OPEC+ officials have recommended additional oil production cuts of 600,000 bpd in response to the coronavirus outbreak that has crushed oil prices but Russia has yet to agree to the cuts, Reuters reported citing sources from the group.
“The recommendation is for a cut of 600,000 bpd. Russia has asked for more time for consultations,” one of the Reuters source said.
Yesterday, Bloomberg cited participants in the meeting as saying that Russia remained opposed to deeper cuts although it was not against the extension of current ones. This opposition is hardly surprising: Russia has consistently budgeted for lower oil prices than the actual ones since the 2014 price collapse, and as a result is much more resilient to price drops than Saudi Arabia. It has also signaled repeatedly it is making a compromise with its oil industry in supporting the cuts as they are.
“If it were intractable they would have left by now,” RBC Capital’s Helima Croft told Bloomberg. “It’s a quest for consensus still. But certainly it shows that this is not easy.”

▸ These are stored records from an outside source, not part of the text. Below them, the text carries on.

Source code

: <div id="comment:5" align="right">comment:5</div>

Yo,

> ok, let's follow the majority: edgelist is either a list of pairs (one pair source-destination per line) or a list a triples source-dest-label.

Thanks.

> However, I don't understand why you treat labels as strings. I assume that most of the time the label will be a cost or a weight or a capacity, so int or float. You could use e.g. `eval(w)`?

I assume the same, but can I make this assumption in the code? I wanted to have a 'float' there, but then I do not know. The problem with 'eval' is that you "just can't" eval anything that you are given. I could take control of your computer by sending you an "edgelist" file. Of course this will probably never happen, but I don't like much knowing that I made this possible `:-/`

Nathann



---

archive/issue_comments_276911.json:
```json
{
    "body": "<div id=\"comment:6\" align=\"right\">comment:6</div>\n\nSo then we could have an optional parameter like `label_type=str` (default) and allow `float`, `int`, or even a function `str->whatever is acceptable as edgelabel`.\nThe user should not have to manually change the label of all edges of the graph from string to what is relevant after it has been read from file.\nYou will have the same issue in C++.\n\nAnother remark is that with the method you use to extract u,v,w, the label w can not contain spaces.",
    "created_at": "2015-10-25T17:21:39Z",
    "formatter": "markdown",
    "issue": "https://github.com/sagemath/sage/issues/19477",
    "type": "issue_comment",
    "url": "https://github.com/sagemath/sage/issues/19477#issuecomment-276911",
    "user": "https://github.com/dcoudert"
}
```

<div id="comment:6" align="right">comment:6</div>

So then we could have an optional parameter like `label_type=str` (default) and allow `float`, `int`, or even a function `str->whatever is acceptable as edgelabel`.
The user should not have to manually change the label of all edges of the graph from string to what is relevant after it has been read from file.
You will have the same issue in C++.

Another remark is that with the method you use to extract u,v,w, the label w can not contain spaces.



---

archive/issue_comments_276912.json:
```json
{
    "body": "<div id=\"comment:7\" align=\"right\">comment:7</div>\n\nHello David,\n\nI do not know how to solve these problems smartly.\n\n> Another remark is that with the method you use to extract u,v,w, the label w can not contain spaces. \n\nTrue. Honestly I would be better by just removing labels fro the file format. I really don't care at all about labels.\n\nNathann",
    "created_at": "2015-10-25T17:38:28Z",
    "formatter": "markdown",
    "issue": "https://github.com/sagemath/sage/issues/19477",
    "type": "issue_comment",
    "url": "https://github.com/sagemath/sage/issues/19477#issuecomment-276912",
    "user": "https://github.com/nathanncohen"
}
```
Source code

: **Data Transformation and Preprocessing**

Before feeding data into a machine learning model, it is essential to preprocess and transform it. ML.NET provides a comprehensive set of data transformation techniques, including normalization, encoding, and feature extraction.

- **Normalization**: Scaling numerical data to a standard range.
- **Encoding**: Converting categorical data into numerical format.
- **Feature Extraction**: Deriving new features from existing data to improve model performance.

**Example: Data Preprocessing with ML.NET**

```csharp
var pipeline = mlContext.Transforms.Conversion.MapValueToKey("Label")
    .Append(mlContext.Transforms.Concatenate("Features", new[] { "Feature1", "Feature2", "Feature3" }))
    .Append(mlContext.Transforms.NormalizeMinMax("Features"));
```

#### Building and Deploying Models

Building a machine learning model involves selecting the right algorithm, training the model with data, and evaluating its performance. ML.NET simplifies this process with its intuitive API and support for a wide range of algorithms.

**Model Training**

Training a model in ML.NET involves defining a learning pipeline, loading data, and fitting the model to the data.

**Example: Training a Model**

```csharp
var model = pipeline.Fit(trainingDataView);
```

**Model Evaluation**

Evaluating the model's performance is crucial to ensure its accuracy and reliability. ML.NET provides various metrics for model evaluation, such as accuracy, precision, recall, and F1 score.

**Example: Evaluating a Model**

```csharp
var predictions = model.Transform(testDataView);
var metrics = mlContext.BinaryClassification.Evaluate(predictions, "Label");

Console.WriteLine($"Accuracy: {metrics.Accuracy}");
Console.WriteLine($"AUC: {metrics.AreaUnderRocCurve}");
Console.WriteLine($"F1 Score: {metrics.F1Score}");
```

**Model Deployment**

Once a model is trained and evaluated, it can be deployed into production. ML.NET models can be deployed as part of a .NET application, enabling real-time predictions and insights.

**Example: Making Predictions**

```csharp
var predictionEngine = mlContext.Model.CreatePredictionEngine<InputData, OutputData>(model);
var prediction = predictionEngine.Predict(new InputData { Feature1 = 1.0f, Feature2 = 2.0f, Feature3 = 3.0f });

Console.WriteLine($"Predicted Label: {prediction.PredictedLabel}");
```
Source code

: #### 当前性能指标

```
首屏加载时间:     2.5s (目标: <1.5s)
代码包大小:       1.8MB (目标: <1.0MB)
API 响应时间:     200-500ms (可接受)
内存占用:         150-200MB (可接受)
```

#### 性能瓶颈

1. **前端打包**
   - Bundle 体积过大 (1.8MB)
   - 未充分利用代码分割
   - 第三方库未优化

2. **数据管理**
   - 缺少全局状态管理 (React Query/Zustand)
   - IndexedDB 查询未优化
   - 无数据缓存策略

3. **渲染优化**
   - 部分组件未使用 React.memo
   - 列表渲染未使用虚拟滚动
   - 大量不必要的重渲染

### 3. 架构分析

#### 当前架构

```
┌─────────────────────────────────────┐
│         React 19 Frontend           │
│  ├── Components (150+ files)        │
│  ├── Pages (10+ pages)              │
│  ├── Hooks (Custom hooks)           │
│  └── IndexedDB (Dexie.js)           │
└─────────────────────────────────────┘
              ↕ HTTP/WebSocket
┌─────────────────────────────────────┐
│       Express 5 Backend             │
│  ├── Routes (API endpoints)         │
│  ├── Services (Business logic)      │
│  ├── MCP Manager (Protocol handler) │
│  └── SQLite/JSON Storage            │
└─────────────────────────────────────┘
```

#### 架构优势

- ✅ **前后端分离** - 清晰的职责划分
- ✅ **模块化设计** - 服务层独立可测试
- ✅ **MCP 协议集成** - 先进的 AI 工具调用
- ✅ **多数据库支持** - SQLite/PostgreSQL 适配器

The meeting in Vienna was called as an emergency response move after oil prices took a nosedive following the outbreak of the coronavirus in China. Soon after news of the virus spread, analysts began warning of a negative impact on China’s oil demand and, consequently, on prices. Prices anticipated the drop in demand, however, falling before the first data about lower fuel sales came in.
Saudi Arabia is pushing for additional cuts of half a million barrels daily, according to reports cited by Al Jazeera. Russia is against it and this time it may have an additional reason for its opposition; additional cuts may simply not work.
Libya’s production recently went from some 1.3 million bpd to about 300,000 bpd because of a continuing blockade of its oil export terminals that also led to the shutdown of several fields. This means a production decline of as much as 1 million bpd. Prices, however, have remained indifferent to this drop in global output.
One could argue that traders are much more responsive to concerted actions by OPEC+ but this response will not last long. Even the December agreement to extend the existing cuts failed to push oil prices lower for more than a week.